Примеры господина аббата | страница 13
— Проклятие, каким он был глупым мальчишкой! Она ведь была тогда совсем девочкой, почти ребенком. И она согласилась бы!
— О, он все отлично помнит. Она была очаровательной куколкой, белое платье ей так шло к лицу.
— А еще раньше, когда они были малышами.
— Он частенько таки трогал ее руками во время купаний.
— Ха-ха-ха. Она была толстенькая, а на правой ноге, значительно выше колена, у нее родинка.
— Он непременно хочет ее посмотреть, сию же минуту…
— Нет, пусть она называет его просто Лукой. Ведь она его любит?
— А он сдержал свое слово, он приехал.
— Кстати: если она девственна, следовательно ничего еще не знает и не умеет? Но он научит. О, он знает такие штучки!
Он показывает ей какие-то картинки. Марта не сразу поняла их смысл.
Ах, Боже мой! Ее щеки заливает горячая краска стыда, ей хочется убежать домой, забраться в свою комнату и плакать.
— Значит, она придет? Старики, наверное, ложатся спать рано.

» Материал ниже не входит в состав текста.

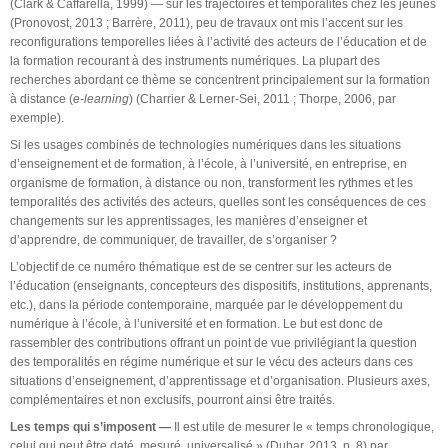
(Clark & Caffarella, 1999) — sur les trajectoires et temporalités chez les jeunes
(Pronovost, 2013 ; Barrère, 2011), peu de travaux ont mis l’accent sur les
reconfigurations temporelles liées à l’activité des acteurs de l’éducation et de
la formation recourant à des instruments numériques. La plupart des
recherches abordant ce thème se concentrent principalement sur la formation
à distance (
e-learning
) (Charrier & Lerner-Sei, 2011 ; Thorpe, 2006, par
exemple).
Si les usages combinés de technologies numériques dans les situations
d’enseignement et de formation, à l’école, à l’université, en entreprise, en
organisme de formation, à distance ou non, transforment les rythmes et les
temporalités des activités des acteurs, quelles sont les conséquences de ces
changements sur les apprentissages, les manières d’enseigner et
d’apprendre, de communiquer, de travailler, de s’organiser ?
L’objectif de ce numéro thématique est de se centrer sur les acteurs de
l’éducation (enseignants, concepteurs des dispositifs, institutions, apprenants,
etc.), dans la période contemporaine, marquée par le développement du
numérique à l’école, à l’université et en formation. Le but est donc de
rassembler des contributions offrant un point de vue privilégiant la question
des temporalités en régime numérique et sur le vécu des acteurs dans ces
situations d’enseignement, d’apprentissage et d’organisation. Plusieurs axes,
complémentaires et non exclusifs, pourront ainsi être traités.
Les temps qui s’imposent —
Il est utile de mesurer le « temps chronologique,
celui qui peut être daté, mesuré, universalisé » (Dubar, 2013, p. 8) par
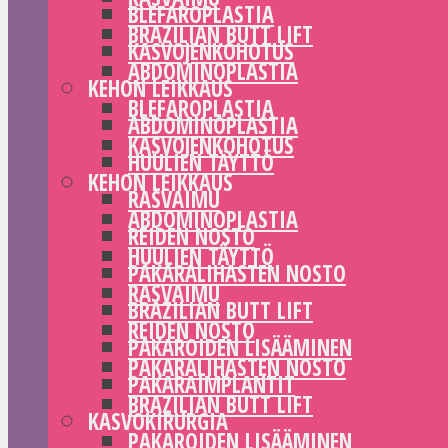
BLEFAROPLASTIA
BRAZILIAN BUTT LIFT
KASVOJENKOHOTUS
ABDOMINOPLASTIA
KEHON LEIKKAUS
BLEFAROPLASTIA
ABDOMINOPLASTIA
KASVOJENKOHOTUS
HUULIEN TÄYTTÖ
KEHON LEIKKAUS
RASVAIMU
ABDOMINOPLASTIA
REIDEN NOSTO
HUULIEN TÄYTTÖ
PAKARALIHASTEN NOSTO
RASVAIMU
BRAZILIAN BUTT LIFT
REIDEN NOSTO
PAKAROIDEN LISÄÄMINEN
PAKARALIHASTEN NOSTO
PAKARAIMPLANTIT
BRAZILIAN BUTT LIFT
KASVOKIRURGIA
PAKAROIDEN LISÄÄMINEN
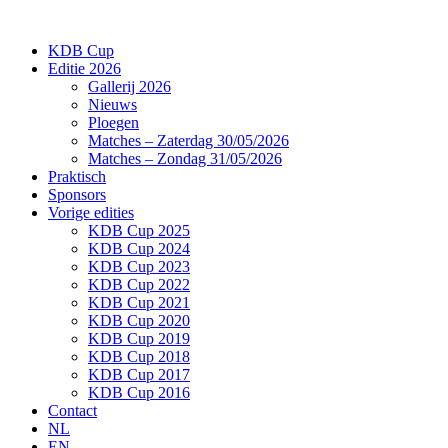
Ga
naar
KDB Cup
de
Editie 2026
inhoud
Gallerij 2026
Nieuws
Ploegen
Matches – Zaterdag 30/05/2026
Matches – Zondag 31/05/2026
Praktisch
Sponsors
Vorige edities
KDB Cup 2025
KDB Cup 2024
KDB Cup 2023
KDB Cup 2022
KDB Cup 2021
KDB Cup 2020
KDB Cup 2019
KDB Cup 2018
KDB Cup 2017
KDB Cup 2016
Contact
NL
EN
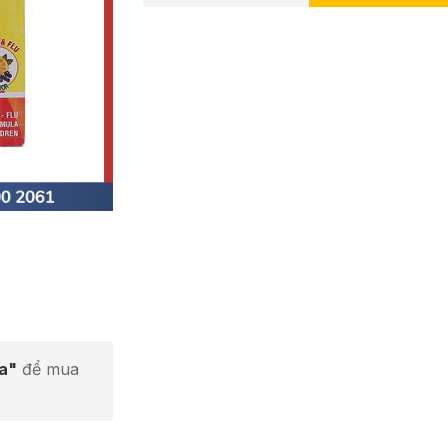
ta"
để mua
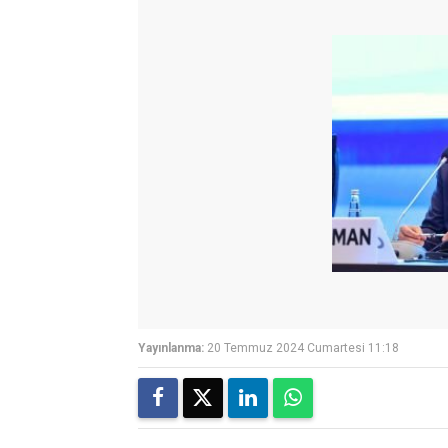
Yayınlanma:
20 Temmuz 2024 Cumartesi 11:18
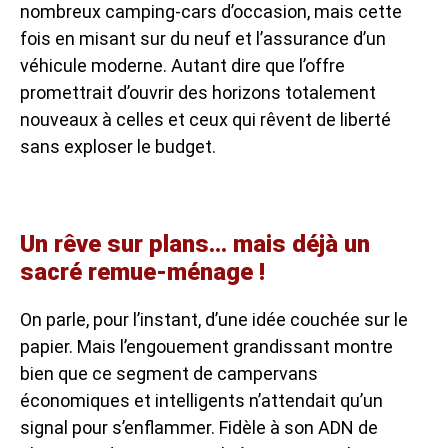
nombreux camping-cars d’occasion, mais cette
fois en misant sur du neuf et l’assurance d’un
véhicule moderne. Autant dire que l’offre
promettrait d’ouvrir des horizons totalement
nouveaux à celles et ceux qui rêvent de liberté
sans exploser le budget.
Un rêve sur plans… mais déjà un
sacré remue-ménage !
On parle, pour l’instant, d’une idée couchée sur le
papier. Mais l’engouement grandissant montre
bien que ce segment de campervans
économiques et intelligents n’attendait qu’un
signal pour s’enflammer. Fidèle à son ADN de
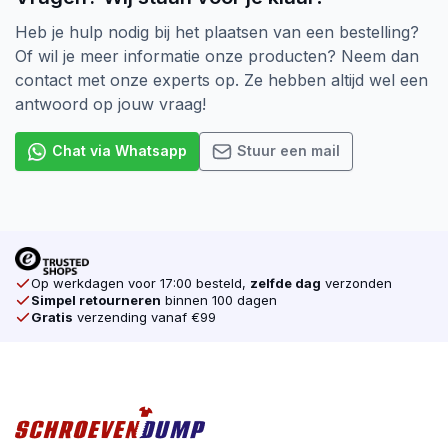
Groot klembereik door de grote schotelkop
Extra snijvlak aan de boorpunt voor extra boorcapaciteit
Heb je hulp nodig bij het plaatsen van een bestelling?
Diepe TX-drive voor een optimale krachtoverbrenging
Of wil je meer informatie onze producten? Neem dan
Zeer lage indraaiweerstand voor optimaal schroefgemak
contact met onze experts op. Ze hebben altijd wel een
antwoord op jouw vraag!
Chat via Whatsapp
Stuur een mail
Op werkdagen voor 17:00 besteld,
zelfde dag
verzonden
Simpel retourneren
binnen 100 dagen
Gratis
verzending vanaf €99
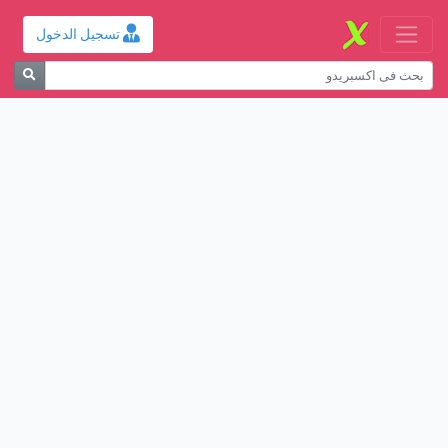
تسجيل الدخول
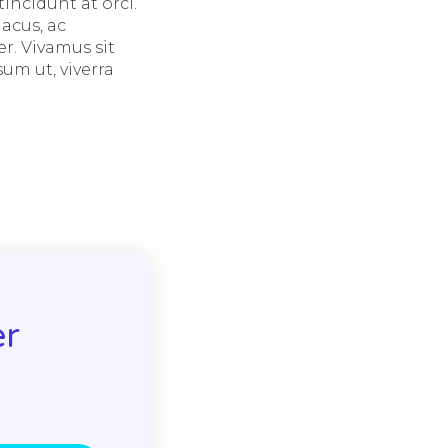
incidunt at orci.
acus, ac
r. Vivamus sit
um ut, viverra
er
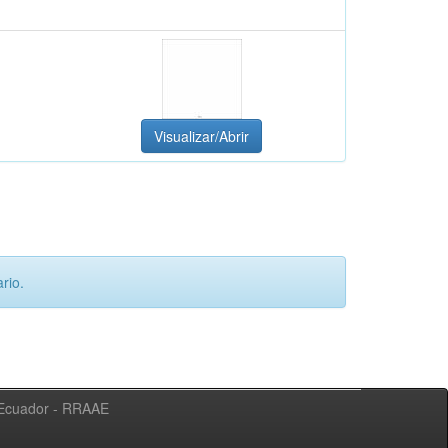
Visualizar/Abrir
rio.
l Ecuador - RRAAE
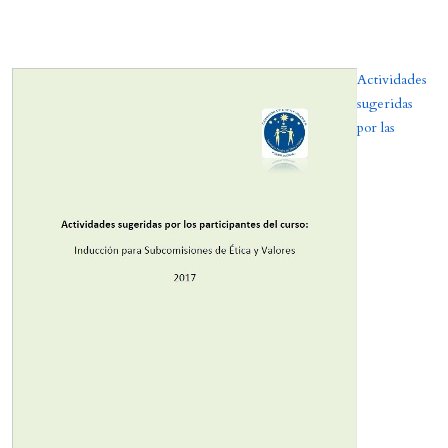
Actividades
sugeridas
por las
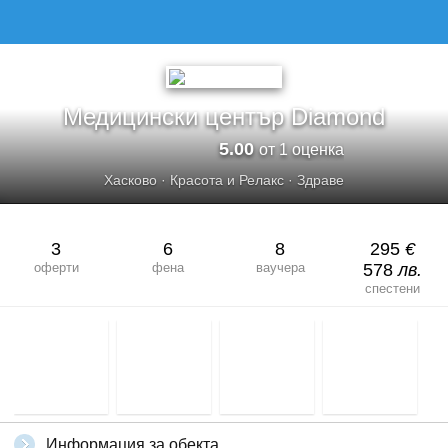
МЕДИЦИНСКИ ЦЕНТЪР DIAMOND
Медицински център Diamond
5.00
от 1 оценка
Хасково
·
Красота и Релакс
·
Здраве
3
6
8
295
€
оферти
фена
ваучера
578
лв.
спестени
Информация за обекта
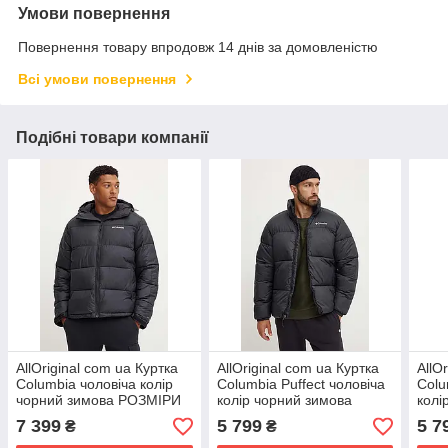
Умови повернення
Повернення товару впродовж 14 днів за домовленістю
Всі умови повернення
Подібні товари компанії
AllOriginal com ua Куртка
AllOriginal com ua Куртка
AllO
Columbia чоловіча колір
Columbia Puffect чоловіча
Colu
чорний зимова РОЗМІРИ
колір чорний зимова
колі
ЗАПИТУЙТЕ
2086861 РОЗМІРИ
208
7 399
5 799
5 7
₴
₴
ЗАПИТУЙТЕ
ЗАП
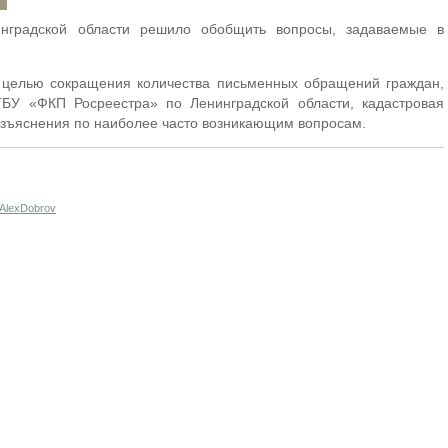
нградской области решило обобщить вопросы, задаваемые в
 целью сокращения количества письменных обращений граждан,
У «ФКП Росреестра» по Ленинградской области, кадастровая
азъяснения по наиболее часто возникающим вопросам.
AlexDobrov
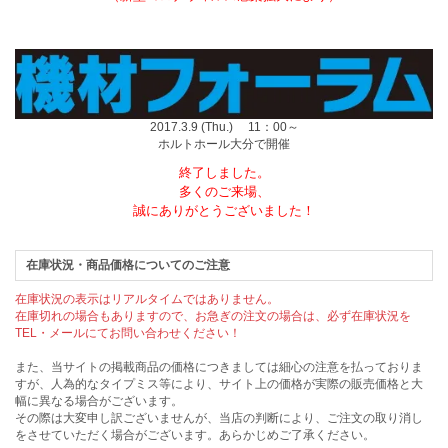
2017.3.9 (Thu.) 11：00～
ホルトホール大分で開催
終了しました。
多くのご来場、
誠にありがとうございました！
在庫状況・商品価格についてのご注意
在庫状況の表示はリアルタイムではありません。
在庫切れの場合もありますので、お急ぎの注文の場合は、必ず在庫状況を
TEL・メールにてお問い合わせください！
また、当サイトの掲載商品の価格につきましては細心の注意を払っておりま
すが、人為的なタイプミス等により、サイト上の価格が実際の販売価格と大
幅に異なる場合がございます。
その際は大変申し訳ございませんが、当店の判断により、ご注文の取り消し
をさせていただく場合がございます。あらかじめご了承ください。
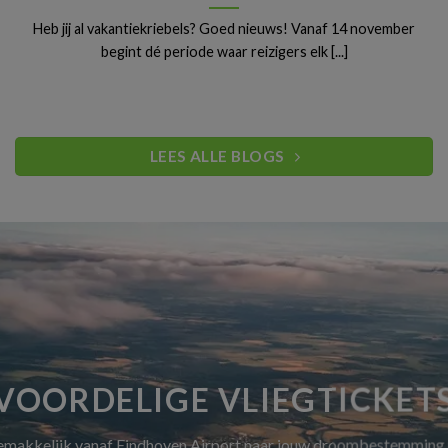
Heb jij al vakantiekriebels? Goed nieuws! Vanaf 14 november
begint dé periode waar reizigers elk [...]
LEES ALLE BLOGS
VOORDELIGE VLIEGTICKET
gemakkelijk vanaf Eindhoven Airport naar jouw droombestemming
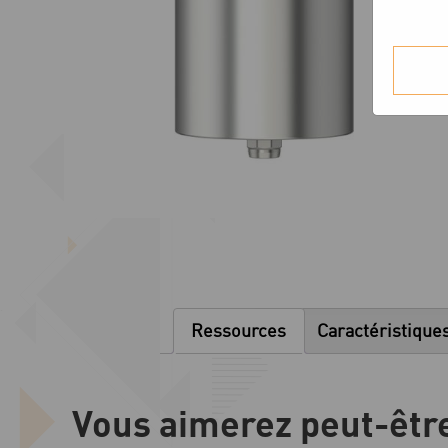
Ressources
Caractéristique
Vous aimerez peut-êtr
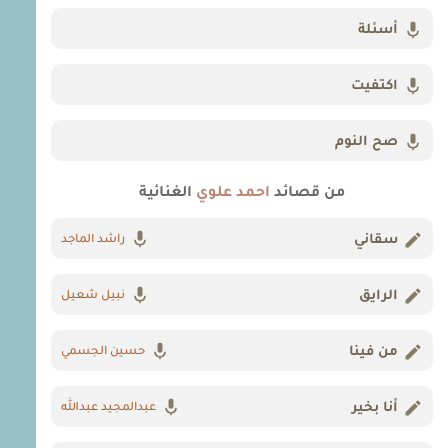
أسئلة
اكتفيت
صح النوم
من قصائد
احمد علوي
الغنائية
سقاني
راشد الماجد
الرايق
نبيل شعيل
من فينا
حسين الجسمي
أنا بخير
عبدالمجيد عبدالله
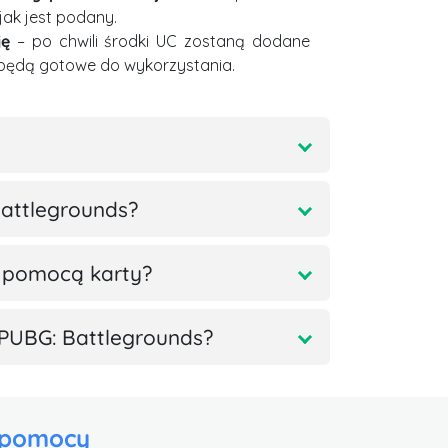
 jak jest podany.
ję
– po chwili środki UC zostaną dodane
 będą gotowe do wykorzystania.
Battlegrounds?
 pomocą karty?
PUBG: Battlegrounds?
 pomocy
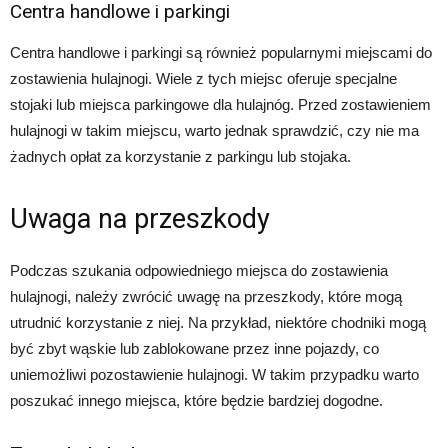
Centra handlowe i parkingi
Centra handlowe i parkingi są również popularnymi miejscami do
zostawienia hulajnogi. Wiele z tych miejsc oferuje specjalne
stojaki lub miejsca parkingowe dla hulajnóg. Przed zostawieniem
hulajnogi w takim miejscu, warto jednak sprawdzić, czy nie ma
żadnych opłat za korzystanie z parkingu lub stojaka.
Uwaga na przeszkody
Podczas szukania odpowiedniego miejsca do zostawienia
hulajnogi, należy zwrócić uwagę na przeszkody, które mogą
utrudnić korzystanie z niej. Na przykład, niektóre chodniki mogą
być zbyt wąskie lub zablokowane przez inne pojazdy, co
uniemożliwi pozostawienie hulajnogi. W takim przypadku warto
poszukać innego miejsca, które będzie bardziej dogodne.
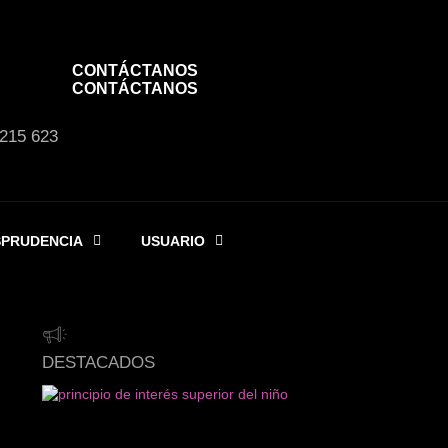
CONTÁCTANOS
CONTÁCTANOS
 215 623
SPRUDENCIA
USUARIO
DESTACADOS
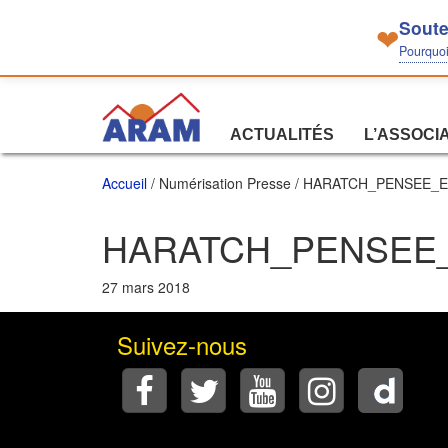
Soute
❤
Pourquoi 
ACTUALITÉS
L’ASSOCI
Accueil
/ Numérisation Presse / HARATCH_PENSEE
HARATCH_PENSEE_
27 mars 2018
Suivez-nous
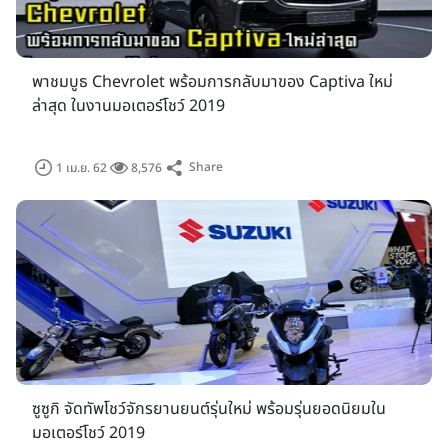
Martin, BMW, Bentley, Chevrolet, Ford, Jaguar, Land
Rover, Lamborghini, Mercedes-Benz, MINI, Maserati,
McLaren, Porsche, Rolls-Royce, Volvo พร้อมด้วยแบรนด์ผู้
พาชมบูธ Chevrolet พร้อมการกลับมาของ Captiva ใหม่
จำหน่ายรถไฟฟ้าอย่าง FOMM, MIND
ล่าสุด ในงานมอเตอร์โชว์ 2019
Share
1 เม.ย. 62
8,576
ส่วนค่ายรถจักรยานยนต์เข้าร่วมทั้งหมด 14 แบรนด์ ได้แก่
ซูซูกิ จัดทัพโชว์จักรยานยนต์รุ่นใหม่ พร้อมรุ่นยอดนิยมใน
Honda, Yamaha, Suzuki, Kawasaki, Harley-Davidson,
มอเตอร์โชว์ 2019
Triumph, Vespiario, GPX ฯลฯ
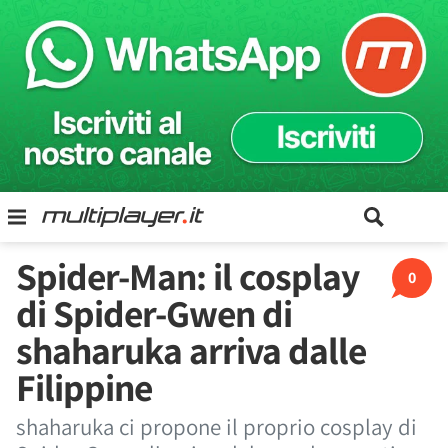
Spider-Man: il cosplay
0
di Spider-Gwen di
shaharuka arriva dalle
Filippine
shaharuka ci propone il proprio cosplay di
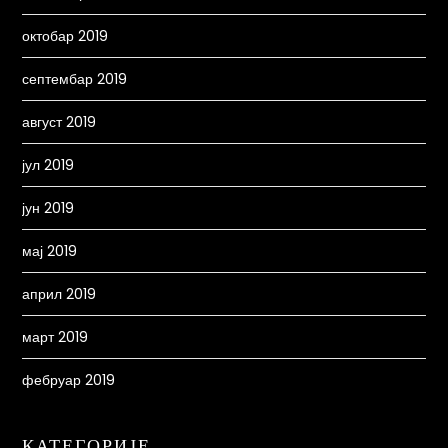
октобар 2019
септембар 2019
август 2019
јул 2019
јун 2019
мај 2019
април 2019
март 2019
фебруар 2019
КАТЕГОРИЈЕ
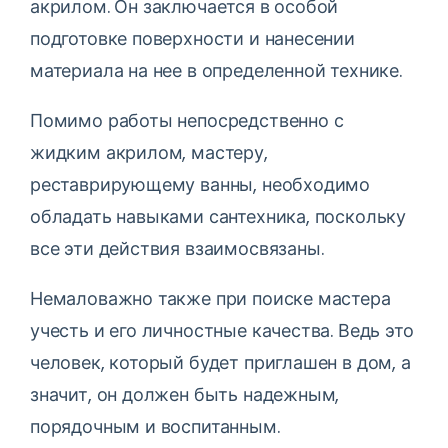
акрилом. Он заключается в особой
подготовке поверхности и нанесении
материала на нее в определенной технике.
Помимо работы непосредственно с
жидким акрилом, мастеру,
реставрирующему ванны, необходимо
обладать навыками сантехника, поскольку
все эти действия взаимосвязаны.
Немаловажно также при поиске мастера
учесть и его личностные качества. Ведь это
человек, который будет приглашен в дом, а
значит, он должен быть надежным,
порядочным и воспитанным.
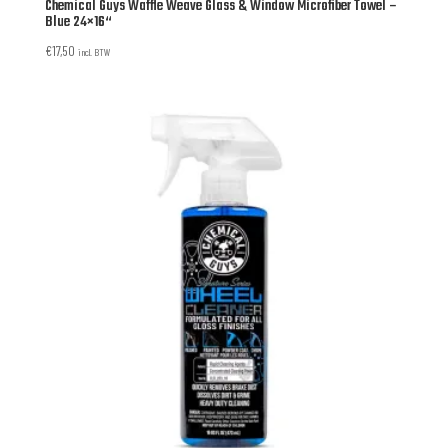
Chemical Guys Waffle Weave Glass & Window Microfiber Towel –
Blue 24×16“
€
17,50
incl. BTW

Он будет ждать ровно в час, возле маленькой садовой калитки.
Пробило час.
Образ Мадонны затуманен слезами. Или это у нее самой из глаз текут слезы?
Теперь он стоит у калитки и ждет.
Время бежит быстро, словно часы бьют в такт с сердцем.
У лошадки совсем вылез хвост, краска облезла и потрескалась.
Что он говорил сегодня?
А его лицо… Оно такое бледное и усталое…
Часы бьют два. Он, наверное, уже не ждет.
Заря занимается все шире и шире.
Из соседнего дома выплеснули на улицу воду. Это, должно быть, проснулся лавочник.
Марта навсегда осталась старой девой.
Не спеша, проходили годы; среди них были такие, что выпили со щек румянец и некрасиво наморщили на лбу кожу.
Если бы Лука приехал еще раз, он уже не узнал бы Марты или, во всяком случае, не захотел бы узнать ее.
ЖИЗНЬ И КОНЧИНА СВЯТОЙ ЕЛИЗАВЕТЫ, БЛУДНИЦЫ ВО ХРИСТЕ
Баронессе Ванде Паульсен-фон-Штейн посвящаю
Богу было угодно, чтобы великие тяжести и испытания, какие налагает на венценосцев власть, были возложены на слабые плечи тринадцатилетней девочки.
Было то тяжелое время.
Много походов совершил ее отец, много земель исходил его конь, и там, где ступал он, переставала расти жатва, и города пылали, как восковые свечи.
Суров и властолюбив был Великий Герцог Лев, и недаром прозвали его «Длинный Меч». Не было такого уголка на земле, куда бы не могло проникнуть острие его лезвия.
Удивительно ли, что все соседние государи трепетали перед его гневом? Говорили, что даже сам святейший папа, называвший герцога стражем церкви Христовой, втайне возносил молитвы о его погибели.